Up in the room, we laugh at him:
All day our minds have struggled to cope
with those stone cliff striations of billions,
one year crushed down upon the next, mauve
on crimson on ochre on umber,
scorched and scored by infinite blue,
forced to think that word, infinite, over
and over—the word that set my head spinning
when I first spoke it, as a child,
first lay in grass trying to see where the sky ended,
trying to pierce that canopy with my eyes
and felt the heavens swell to meet my push,
give and give until I had to look away.
That roil of fear and pleasure in my gut
came back today, descending
from snow in the Rockies into land that looks
cut out from slabs of bloodied muscle.
Our words have shrunk from sentences,
collapsed into whoa, then wow,
finally just breath—
all we can do is breathe,
on empty roads between red mesas,
or sipping coffee in a string of breakfast nooks,
watching the tiny soldiers inside TVs
work their way into Baghdad, riding
an endless scroll of text below their feet.
My friend, my fellow traveler,
there are things words cannot get at:
canyons so huge and ancient they dwarf
the idea of words, the idea of people, the idea of countries
the idea of people driving across a country
abloom with yellow ribbons, endless flags.
Big, huge, enormous—everyone sees
the canyon, so many, no one sees it anymore.
Postcards, photos, dust in people's eyes,
carried away beneath their lids as memory—
the canyon each time diminished?
With each travelogue's word, a little less awesome?—
and what is talk worth,
in a world where canyon walls
look like flesh, and where our ears
boil over with language—
collateral damage, friendly fire—
describing scorched flesh most will never see?

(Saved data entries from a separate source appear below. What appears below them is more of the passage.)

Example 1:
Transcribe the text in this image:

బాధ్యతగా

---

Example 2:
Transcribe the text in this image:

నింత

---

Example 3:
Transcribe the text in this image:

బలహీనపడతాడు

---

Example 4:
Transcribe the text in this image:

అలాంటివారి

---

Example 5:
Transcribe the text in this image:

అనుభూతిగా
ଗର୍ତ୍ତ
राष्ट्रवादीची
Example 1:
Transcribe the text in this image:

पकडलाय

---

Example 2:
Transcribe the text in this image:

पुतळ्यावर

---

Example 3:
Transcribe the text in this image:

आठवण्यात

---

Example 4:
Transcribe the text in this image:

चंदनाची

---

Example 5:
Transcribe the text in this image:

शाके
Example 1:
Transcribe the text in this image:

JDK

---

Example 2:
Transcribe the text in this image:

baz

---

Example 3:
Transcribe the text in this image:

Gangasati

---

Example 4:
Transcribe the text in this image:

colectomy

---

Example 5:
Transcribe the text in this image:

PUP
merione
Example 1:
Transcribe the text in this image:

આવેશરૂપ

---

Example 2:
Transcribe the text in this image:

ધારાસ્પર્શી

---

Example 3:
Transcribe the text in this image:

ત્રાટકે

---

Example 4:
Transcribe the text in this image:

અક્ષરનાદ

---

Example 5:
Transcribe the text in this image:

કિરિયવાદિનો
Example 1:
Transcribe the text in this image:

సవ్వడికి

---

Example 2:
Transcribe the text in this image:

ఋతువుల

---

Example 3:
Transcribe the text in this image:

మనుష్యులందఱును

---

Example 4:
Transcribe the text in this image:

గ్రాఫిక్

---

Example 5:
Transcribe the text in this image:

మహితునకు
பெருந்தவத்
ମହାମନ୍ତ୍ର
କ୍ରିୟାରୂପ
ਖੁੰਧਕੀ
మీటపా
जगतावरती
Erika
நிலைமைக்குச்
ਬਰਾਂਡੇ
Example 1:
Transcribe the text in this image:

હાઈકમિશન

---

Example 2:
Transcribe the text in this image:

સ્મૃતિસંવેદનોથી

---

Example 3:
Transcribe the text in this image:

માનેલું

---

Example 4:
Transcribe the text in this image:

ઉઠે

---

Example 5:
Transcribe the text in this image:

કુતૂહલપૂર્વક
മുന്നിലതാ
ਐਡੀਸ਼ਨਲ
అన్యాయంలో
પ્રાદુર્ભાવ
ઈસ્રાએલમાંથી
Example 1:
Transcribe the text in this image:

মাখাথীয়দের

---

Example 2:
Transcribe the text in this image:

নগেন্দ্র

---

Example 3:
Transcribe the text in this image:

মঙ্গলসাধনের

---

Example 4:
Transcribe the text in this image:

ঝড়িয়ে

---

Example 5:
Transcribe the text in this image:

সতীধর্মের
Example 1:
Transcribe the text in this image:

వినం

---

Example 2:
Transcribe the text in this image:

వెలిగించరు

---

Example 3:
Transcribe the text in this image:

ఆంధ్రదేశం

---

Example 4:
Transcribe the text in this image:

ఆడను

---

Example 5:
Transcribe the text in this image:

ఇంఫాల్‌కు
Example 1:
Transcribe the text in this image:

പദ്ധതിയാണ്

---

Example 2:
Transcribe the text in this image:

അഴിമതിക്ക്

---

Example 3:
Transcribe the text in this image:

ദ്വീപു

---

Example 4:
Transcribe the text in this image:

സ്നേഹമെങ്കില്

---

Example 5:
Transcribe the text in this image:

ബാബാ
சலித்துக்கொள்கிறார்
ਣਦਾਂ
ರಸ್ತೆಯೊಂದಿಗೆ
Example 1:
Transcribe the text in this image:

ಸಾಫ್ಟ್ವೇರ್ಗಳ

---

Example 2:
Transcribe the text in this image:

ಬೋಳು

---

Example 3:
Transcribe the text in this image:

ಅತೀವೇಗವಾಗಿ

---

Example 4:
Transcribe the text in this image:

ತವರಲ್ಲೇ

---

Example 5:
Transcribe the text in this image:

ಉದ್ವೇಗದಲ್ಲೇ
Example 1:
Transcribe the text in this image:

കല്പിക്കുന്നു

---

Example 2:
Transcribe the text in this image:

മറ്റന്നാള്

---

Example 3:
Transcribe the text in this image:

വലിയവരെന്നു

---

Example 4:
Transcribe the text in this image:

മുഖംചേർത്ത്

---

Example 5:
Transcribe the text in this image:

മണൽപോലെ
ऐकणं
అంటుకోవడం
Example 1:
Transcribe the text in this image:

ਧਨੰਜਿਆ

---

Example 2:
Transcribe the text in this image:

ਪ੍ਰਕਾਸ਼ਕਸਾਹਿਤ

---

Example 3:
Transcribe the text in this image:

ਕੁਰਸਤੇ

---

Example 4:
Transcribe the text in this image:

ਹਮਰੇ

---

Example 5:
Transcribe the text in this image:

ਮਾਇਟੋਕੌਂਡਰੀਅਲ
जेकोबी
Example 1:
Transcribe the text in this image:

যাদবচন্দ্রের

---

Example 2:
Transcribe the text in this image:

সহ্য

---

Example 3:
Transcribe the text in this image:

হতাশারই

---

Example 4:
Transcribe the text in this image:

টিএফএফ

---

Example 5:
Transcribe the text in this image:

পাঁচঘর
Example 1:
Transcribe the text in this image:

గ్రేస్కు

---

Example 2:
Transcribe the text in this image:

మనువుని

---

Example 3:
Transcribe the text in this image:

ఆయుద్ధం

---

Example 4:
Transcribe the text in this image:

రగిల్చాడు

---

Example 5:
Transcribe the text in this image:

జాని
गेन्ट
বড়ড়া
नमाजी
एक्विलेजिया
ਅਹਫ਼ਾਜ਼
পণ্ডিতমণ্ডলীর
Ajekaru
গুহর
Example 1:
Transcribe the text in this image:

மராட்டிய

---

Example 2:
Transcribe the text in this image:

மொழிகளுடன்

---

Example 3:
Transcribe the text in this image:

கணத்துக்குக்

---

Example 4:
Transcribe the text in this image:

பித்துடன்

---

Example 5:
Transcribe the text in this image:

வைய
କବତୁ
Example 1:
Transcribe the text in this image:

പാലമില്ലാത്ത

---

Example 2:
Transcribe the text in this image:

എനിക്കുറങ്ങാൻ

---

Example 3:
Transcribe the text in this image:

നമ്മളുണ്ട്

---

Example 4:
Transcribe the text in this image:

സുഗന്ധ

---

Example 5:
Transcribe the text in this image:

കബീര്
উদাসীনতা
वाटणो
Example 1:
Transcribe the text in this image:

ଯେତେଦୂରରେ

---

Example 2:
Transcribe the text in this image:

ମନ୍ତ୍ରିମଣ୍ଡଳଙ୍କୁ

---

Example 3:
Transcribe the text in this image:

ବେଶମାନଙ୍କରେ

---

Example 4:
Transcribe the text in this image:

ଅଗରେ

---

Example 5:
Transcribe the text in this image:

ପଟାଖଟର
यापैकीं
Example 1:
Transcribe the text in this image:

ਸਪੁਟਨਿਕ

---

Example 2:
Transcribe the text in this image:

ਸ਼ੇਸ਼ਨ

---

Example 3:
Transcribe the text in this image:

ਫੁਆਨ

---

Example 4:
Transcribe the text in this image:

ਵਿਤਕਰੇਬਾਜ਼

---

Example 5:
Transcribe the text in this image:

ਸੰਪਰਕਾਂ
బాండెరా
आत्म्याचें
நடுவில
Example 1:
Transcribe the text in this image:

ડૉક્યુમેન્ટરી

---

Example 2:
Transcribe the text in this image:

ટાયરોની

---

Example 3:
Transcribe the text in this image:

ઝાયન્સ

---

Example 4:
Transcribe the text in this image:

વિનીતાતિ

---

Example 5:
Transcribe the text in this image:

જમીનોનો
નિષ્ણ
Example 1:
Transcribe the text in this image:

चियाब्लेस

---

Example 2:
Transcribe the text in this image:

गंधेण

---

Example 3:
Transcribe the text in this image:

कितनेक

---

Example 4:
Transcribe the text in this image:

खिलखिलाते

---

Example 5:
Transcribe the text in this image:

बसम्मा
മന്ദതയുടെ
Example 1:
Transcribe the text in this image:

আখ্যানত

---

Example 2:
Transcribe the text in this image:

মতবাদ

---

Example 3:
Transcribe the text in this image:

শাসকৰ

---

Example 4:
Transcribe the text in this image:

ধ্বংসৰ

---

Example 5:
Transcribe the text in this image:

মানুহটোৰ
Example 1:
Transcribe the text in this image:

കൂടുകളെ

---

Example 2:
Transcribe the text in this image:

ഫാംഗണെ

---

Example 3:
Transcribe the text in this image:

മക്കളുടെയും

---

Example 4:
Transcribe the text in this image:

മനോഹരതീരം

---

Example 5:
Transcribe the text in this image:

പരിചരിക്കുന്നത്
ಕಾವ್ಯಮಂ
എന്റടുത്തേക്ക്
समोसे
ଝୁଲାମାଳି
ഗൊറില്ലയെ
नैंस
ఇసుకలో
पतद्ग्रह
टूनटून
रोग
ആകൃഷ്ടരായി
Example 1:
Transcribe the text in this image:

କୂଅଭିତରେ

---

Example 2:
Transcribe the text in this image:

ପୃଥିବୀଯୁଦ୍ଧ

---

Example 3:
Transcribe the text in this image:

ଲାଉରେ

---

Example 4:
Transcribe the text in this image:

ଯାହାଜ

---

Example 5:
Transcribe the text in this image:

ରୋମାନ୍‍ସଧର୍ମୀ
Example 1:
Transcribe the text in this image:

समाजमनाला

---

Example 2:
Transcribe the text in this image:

Yet here in the desert, there is no obligation
but this thread of words we spin between us,
this laughter and the common dream
no digger finds intact. The land is thoughtless:
the metaphor, the good idea that didn't catch
disappear with sinew and with nerve,
and future tribes will knock the dirt
from bones, from clay-caked arrowheads and guns,
will know us by artifact, not intent.
This is how it is with words and canyons:
the more we see them, the more they disappear.
Let us go into those caves up in the hills
where warriors and antelope dance in faded lines
and write, alongside them, our own story:
We made two towers; our enemies knocked them down.
Many were killed. There was much weeping.
Our people were afraid. All they could see
was the canyon, so huge their eyes
could not find the end, or believe that emptiness could ever fill.
Their eyes were clouded with tears. They could not see
the cramped and airless spaces behind words like
But we say here clearly and hope you will forgive:
It is a bomb
that drills through stone,
then sprays out fuel,
then sets that fuel on fire,
turning people into screaming, writhing lanterns.
* In November 2000, the place of the massacre—in what is now called Chivington, Colorado—was designated a national historic site. Approval of the measure in Congress was, according to Senator Ben Nighthorse Campbell, "an overwhelming acknowledgement by Americans that we are better than our past."